Advanced topics

Suhas Somnath

8/8/2017

Region references

These are references to sections of a main or ancillary dataset that make it easy to access data specific to a specific portion of the measurement, or each column or row in the ancillary datasets just by their alias (intuitive strings for names).

We have observed that the average USID user does not tend to use region references as much as we thought they might. Therefore, we do not require or enforce that region references be used

Processing on multiple Main datasets

One popular scientific workflow we anticipate involves the usage of multiple source datasets to create results. By definition, this breaks the current nomenclature of HDF5 groups that will contain results.
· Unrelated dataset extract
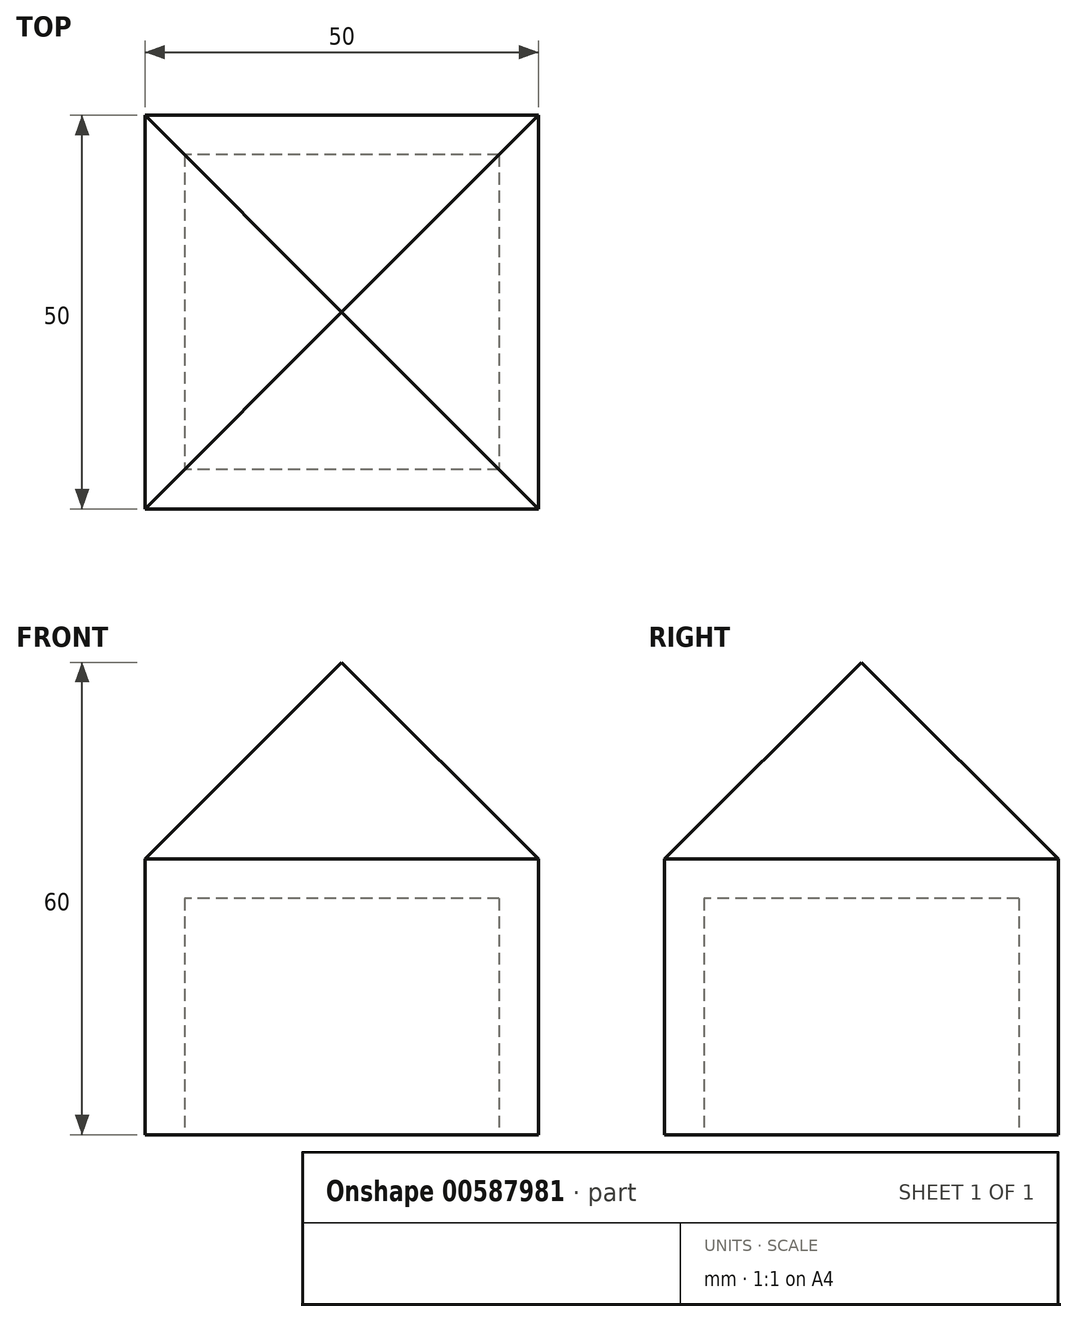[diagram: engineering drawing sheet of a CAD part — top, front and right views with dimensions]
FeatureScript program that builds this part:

This will be addressed by restructuring the code in such a way that the results group could be named as: Multi_Dataset-Tool_Name_000. To improve the robustness of the solution, we have already begun storing the necessary information as attributes of the HDF5 results groups. Here are the attributes of the group that we expect to capture the references to all the datasets along with the name of the tool while relaxing the restrictions on the aforementioned nomenclature:

  • tool : <string> - Name of the tool / process applied to the datasets

  • num_sources: <unsigned integer> - Number of source datasets that take part in the process

  • source_000 : <HDF5 object reference> - reference to the first source dataset

  • source_001 : <HDF5 object reference> - reference to the second source dataset …

We would have to break the list of references to the source datasets into individual attributes since h5py / HDF5 currently does not allow the value of an attribute to be a list of object references.

Sparse Sampling / Compressed Sensing

In many cases, especially electron and ion based microscopy, the very act of probing the sample damages the sample. In order to minimize damage to the sample, researchers only sample data from a few random positions in the 2D grid of positions and use advanced algorithms to reconstruct the missing data. This scientific problem presents a data storage challenge. The naive approach would be to store a giant matrix of zeros with only a available positions filled in. This is highly inefficient since the space occupied by the data would be equal to that of the complete (non-sparse) dataset.

For such sparse sampling problems, we propose that the indices for each position be identical and still range from 0 to N-1 for a dataset with N randomly sampled positions. Thus, for an example dataset with two position dimensions, the indices would be arranged as:

X

Y

0

0

1

1

2

2

.

.

N-2

N-2

N-1

N-1

However, the position values would contain the actual values:

X

Y

9.5

1.5

3.6

7.4

5.4

8.2

.

.

1.2

3.9

4.8

6.1

The spectroscopic ancillary datasets would be constructed and defined in the traditional methods since the sampling in the spectroscopic dimension is identical for all measurements.

The vast majority of the existing features including signal filtering, statistical machine learning algorithms, etc. in child packages like pycroscopy could still be applied to such datasets.

By nature of its definition, such a dataset will certainly pose problems when attempting to reshape to its N-dimensional form among other things. Pycroscopy currently does not have any scientific algorithms or real datasets specifically written for such data but this will be addressed in the near future. This is section is presented to show that we have indeed thought about such advanced problems as well when designing the universal data structure.

Provenance over multiple HDF5 files

We are exploring strategies to accomdoate situations where data products are spread over multiple (smaller) HDF5 files.